* EXERCISE INSTRUCTIONS:
**a.** Rewrite the paragraph beginning "Conversely, there’s communism" in the passage on community below as a short list that keeps its main facts.
**b.** In the passage on community below, which Greek philosopher do many consider the man who sowed the seeds of the Renaissance?
**c.** Using the passage on community below, decide whether each statement agrees with it. Answer yes or no for each, and quote the words from the passage that decide it.
(i) The University of Pennsylvania student had converted from Judaism to Christianity.
(ii) The speaker belongs to a community where people bear one another’s burdens.
(iii) The early Christians owned houses in the towns they visited.

* SUPPLIED PASSAGE:
For the early church, it wasn’t that they were being sent out with no extra food, no extra clothes, just to suffer on the streets; they were learning about this new kind of community. When they went into a town, people were going to welcome them into their homes. The early Christians discovered that even if they did not own houses, they had homes everywhere they went. And that’s what I’ve found when I’ve traveled: there is enough. And the hope is that there will be enough daily bread for this day. We’ve found that as we hold less and less for tomorrow, there’s more and more for today for everyone.

TONY CAMPOLO: Your concept of community is so crucial to our discussion because there’s an extreme sense of individualism that pervades our society. From a historical point of view, Plutarch, a Greek philosopher, is considered by many to be the man who sowed the seeds that gave birth to the Renaissance because he was the first one to lift up the concept of individualism and to make fulfilling individual potential the primary goal of human existence. But some of us Red Letter Christians contend that this heightened individualism can be called a Christian heresy. Jesus did not call us into individualism as much as He called us into community. It is in the context of community, according to Scripture, that we discover our individual gifts and callings and discover how we are to make our unique contributions to the well-being and blessing of all.

Back to that University of Pennsylvania student who was converted from Judaism to Christianity and then asked me about my lifestyle and “laying up treasures here on earth” in anticipation of my retirement. I asked him, “Well, who’s going to take care of me in my old age? If I get sick and don’t have an insurance policy, who is going to take care of me? Who is going to take care of my wife and kids should I get hit by a truck tomorrow morning?”

He looked at me with sheer surprise and said, “Well, the church! Right? You belong to the church, don’t you? Doesn’t the community of Christians take care of its people? Doesn’t the church meet the needs of its individual members?”

I took a deep breath and said, “You know what? The church as described in Acts 2 seldom exists, and it certainly doesn’t exist for me. I have had to function as an individual rather than being a part of a community that will take care of me when I need help.”

Granted, I go to some churches where I can glean a few good feelings and say, “Oh, those churches gave me a deep, warm sense of belonging.” But that’s not community. Such churches provide a little bit of warm fellowship, but community is where people, as Paul writes so graphically in the book of Galatians, “bear one another’s burdens, and so fulfill the law of Christ” (6:2 KJV). I don’t belong to that kind of community, but I think the world is hungry for it.

Conversely, there’s communism. If heresy is an exaggeration of a distorted biblical truth, I would say that communism falls into that category. We all know what communism strove to do—create community. Of course, it didn’t! It was horrible and dictatorial. You cannot create community by imposing it on people politically. Community has to emerge out of a oneness of spirit, which is what the early church had. That is what’s very rare in today’s world. It’s community that you and your friends in the Simple Way are endeavoring to create.

* GIVEN DATA:
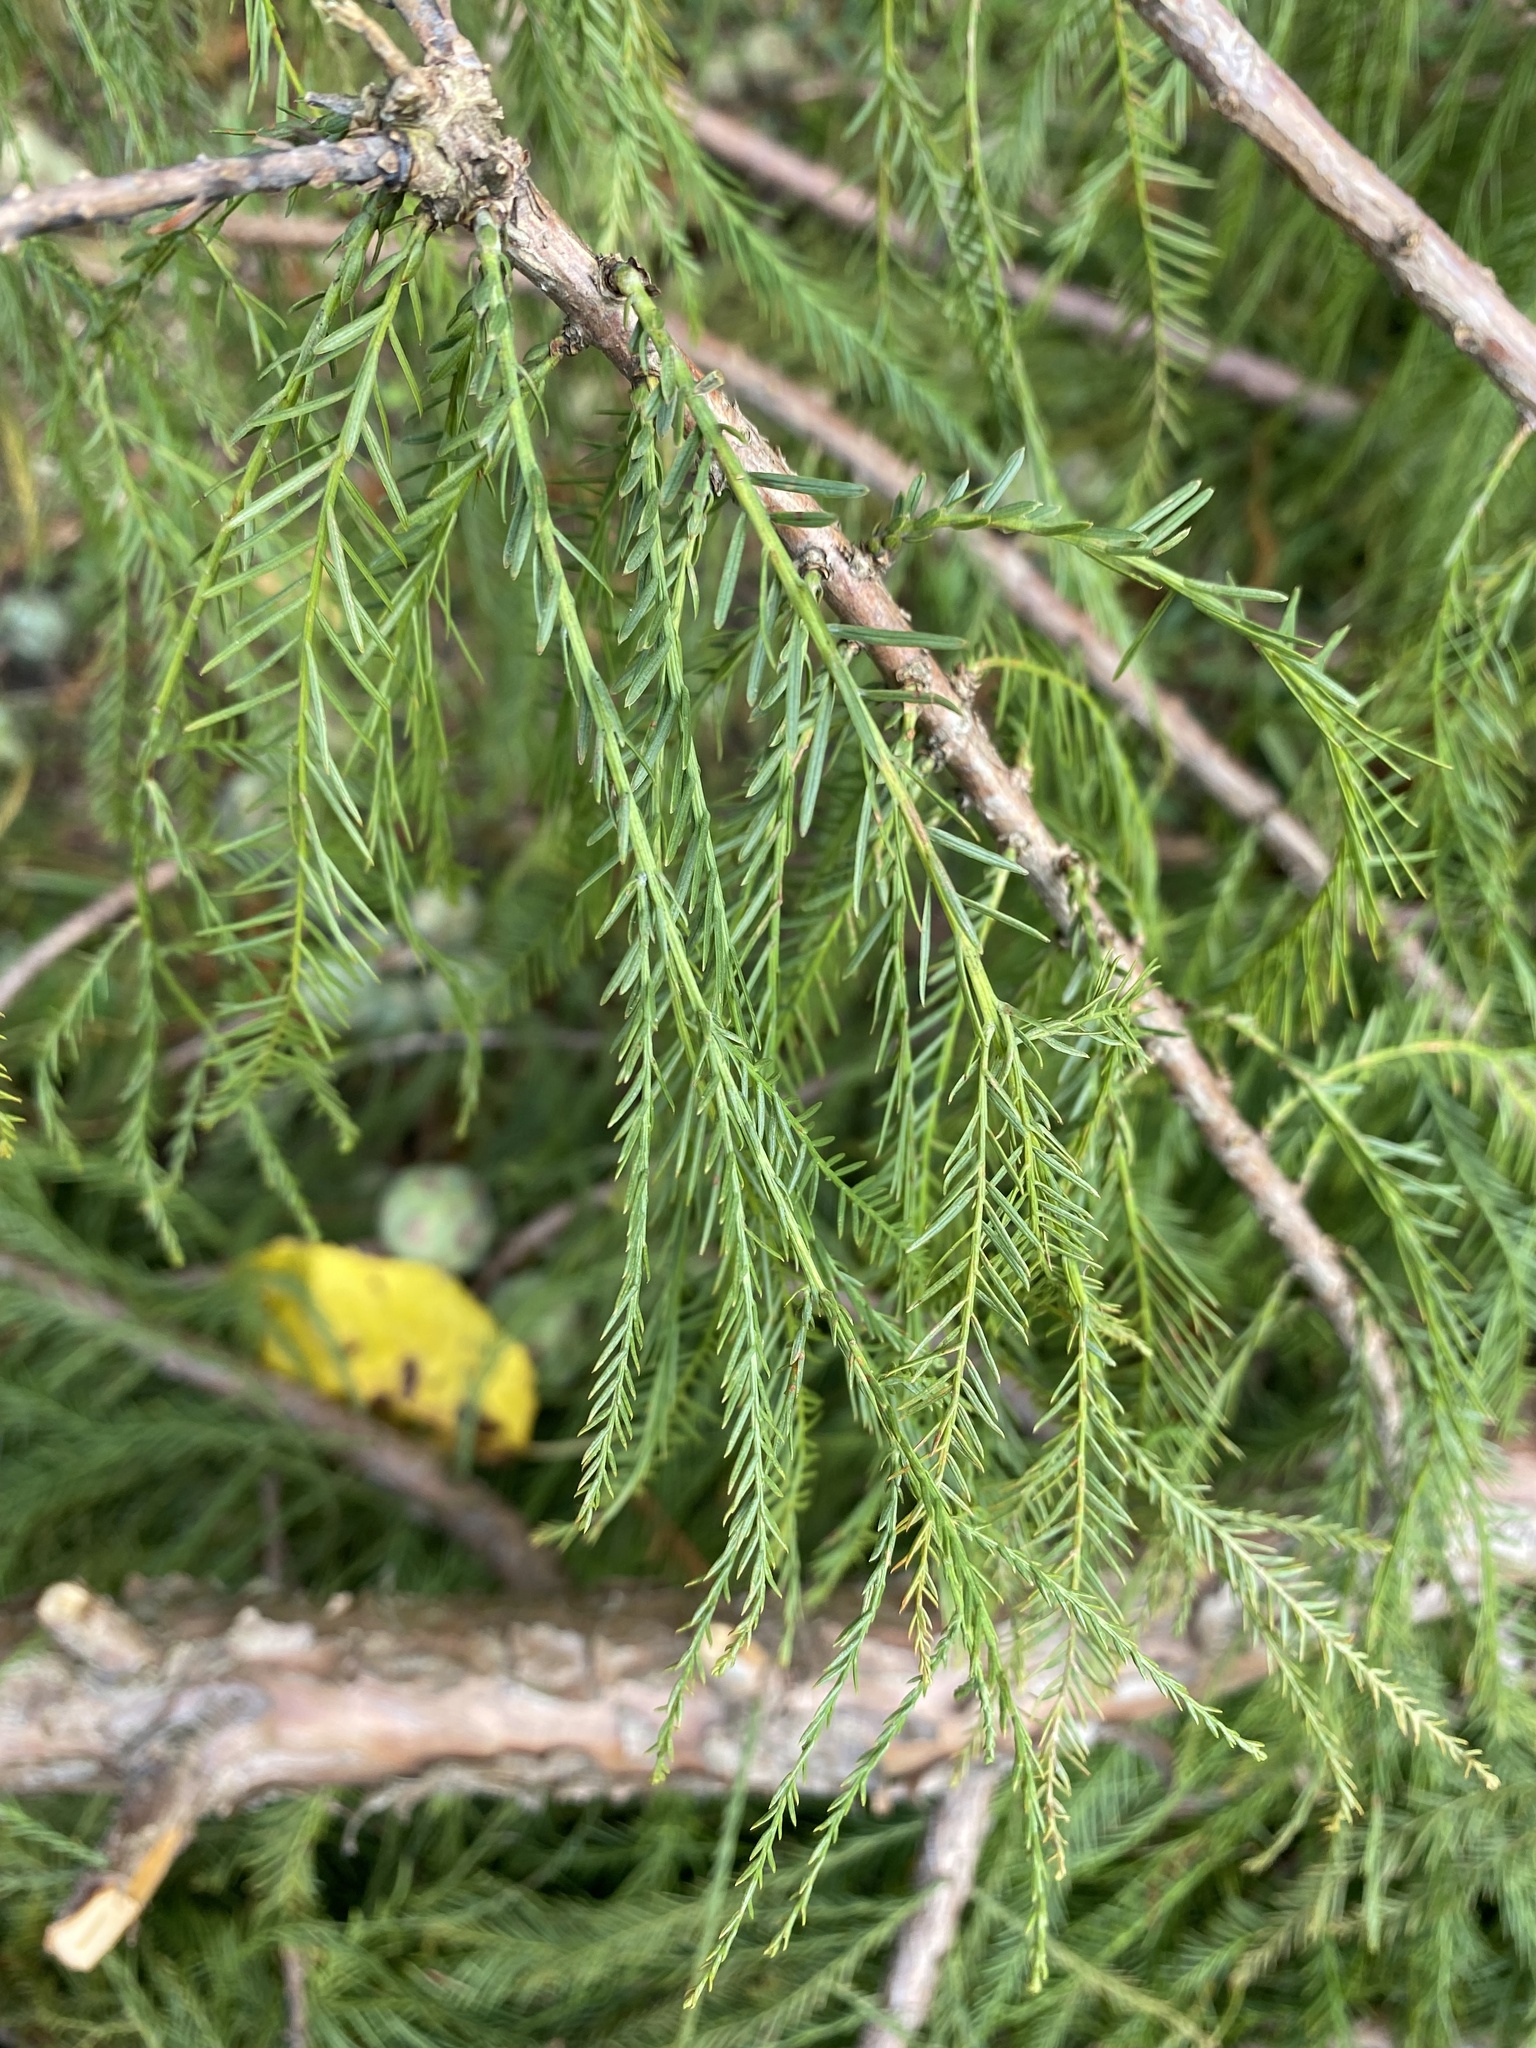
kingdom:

* EXPECTED RESPONSES:
**a.**
- The speaker counts communism as a heresy, meaning an exaggeration of a distorted biblical truth.
- Communism tried to create community but failed, and it was horrible and dictatorial.
- Community cannot be created by imposing it on people politically.
- Community must come from a oneness of spirit, which the early church had.
- That oneness is very rare in today’s world.
- It is the kind of community that the Simple Way is trying to create.

**b.** Plutarch.

**c.**
(i) Yes: "who was converted from Judaism to Christianity"
(ii) No: "I don’t belong to that kind of community"
(iii) No: "even if they did not own houses, they had homes everywhere they went"